In football, defense wins championships, and the defense with the best chance to take home the Lombardi trophy is the Los Angeles Rams. The young, stacked unit added multiple big names this offseason. Some stars coming in are corners Marcus Peters and Aqib Talib, as well as defensive tackle Ndamukong Suh. Adding three All-Pros to an already stellar defense will propel the Rams and head coach Sean McVay into what looks to be an incredible year.
On the other side of the country, deep in the heart of Pennsylvania, the Pittsburgh Steelers prepare for another year full of high expectations. Most analysts will not have the Steelers high on their board of teams likely to go all the way, but I believe teams with elite quarterbacks have better chances to win the Super Bowl. Ben Roethlisberger has proven himself over and over again in the postseason, despite consistent locker room issues during the regular season. I trust the Steeler offense more than any other in the NFL. Le’Veon Bell and Antonio Brown highlight a stacked arsenal that possesses enough power to win games solely on the offensive side of the ball.
In a smaller market, the Minnesota Vikings looks to build on their successful 2017 campaign. Following the Minneapolis Miracle, the Vikes have even more potential than last year. This offseason, they acquired quarterback Kirk Cousins and defensive lineman Sheldon Richardson. In addition, Dalvin Cook returns to the running back position after a torn ACL sidelined him during his rookie season. The Vikings defense is stellar, highlighted by stars like defensive end Everson Griffin and defensive backs Harrison Smith and Xavier Rhodes.

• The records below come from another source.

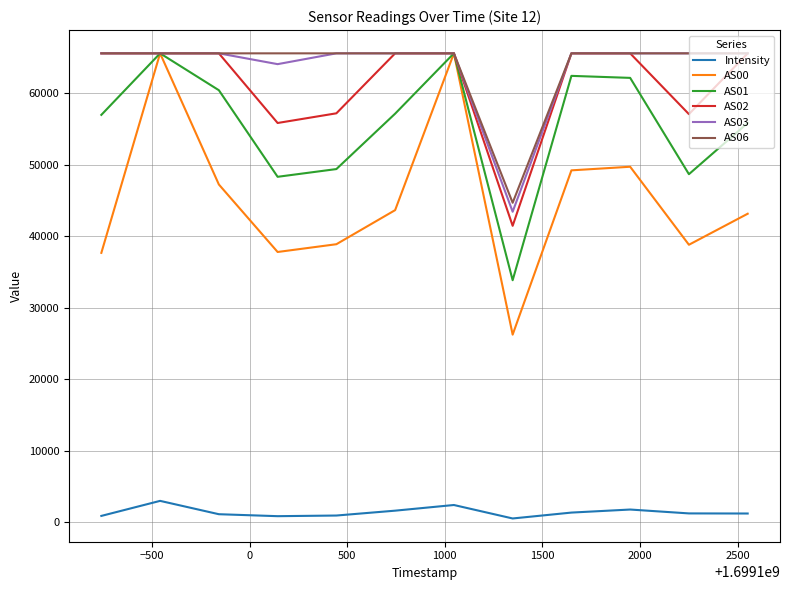

True or false: AS00 and Intensity intersect in this chart.

False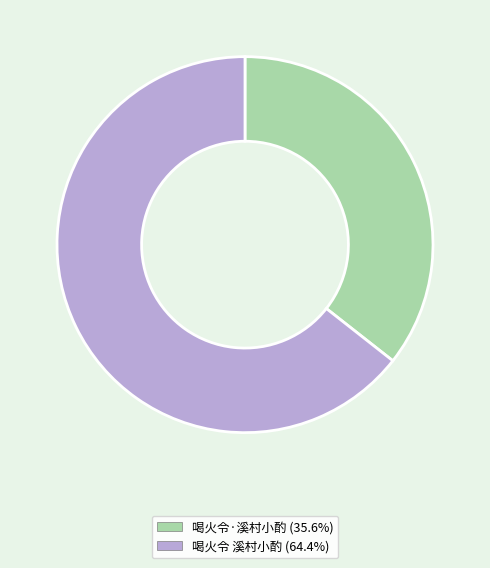

Count the number of slices in the pie.

2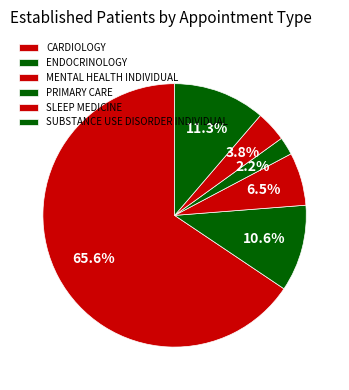

To the nearest percent, what is the combined percentage of SUBSTANCE USE DISORDER INDIVIDUAL and MENTAL HEALTH INDIVIDUAL?

18%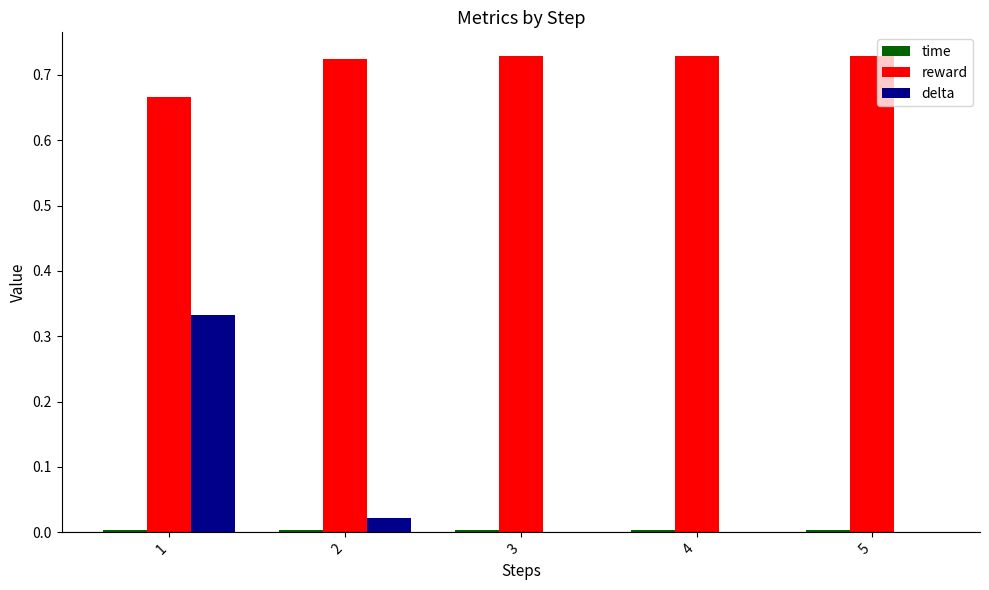

Which series changed the most between 1 and 5?

delta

Similar to the Rams, Minnesota is an early favorite to go to the Super Bowl.
A recurring theme in the NFL is how the NFC consistently overpowers the AFC in terms of talent. There are simply a larger amount of good teams in the NFC than the AFC. This year is going to prove this once again. Here’s a good comparison: the Saints, Vikings, Rams, and Falcons all made the NFC playoffs last year. The AFC included the Titans, Bills, and Jaguars. Every single one of those NFC teams were better than all the AFC teams listed. The coaching, the physicality, and the pace of play are all so much better in the NFC. Why do you think Tom Brady racks up AFC Championship trophies so easily? It’s because the AFC does not compete like the NFC does. If the New England Patriots had been in the NFC the past decade, I guarantee that Tom Brady would only have half the amount of AFC Championship wins he currently has. In the past decade, only one NFC team has won more than one conference championship — the Seattle Seahawks in 2014 and 2015. During that same time period in the AFC, there were only five teams that won the conference. I predict this imbalance will continue for the next season or two.

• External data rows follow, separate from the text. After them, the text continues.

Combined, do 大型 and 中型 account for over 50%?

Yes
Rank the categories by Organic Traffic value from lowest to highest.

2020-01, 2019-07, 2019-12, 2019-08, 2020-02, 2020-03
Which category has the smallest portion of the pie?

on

It’s a blessing that football is back but not just for fans. The news media is sure to have a frenzy this year, as management-player relationships are currently on the hot seat. With all the national anthem buzz and Nike announcing they have been paying Colin Kaepernick, making him the new face of their “Just Do It” campaign, there is bound to be some pushback from players against front offices. Whether you see this as good or bad, it is probable to happen, but when the stadium lights come on, and that cheesy Monday Night Football theme song starts to play on your TV, one thing is certain: you are ready for some football.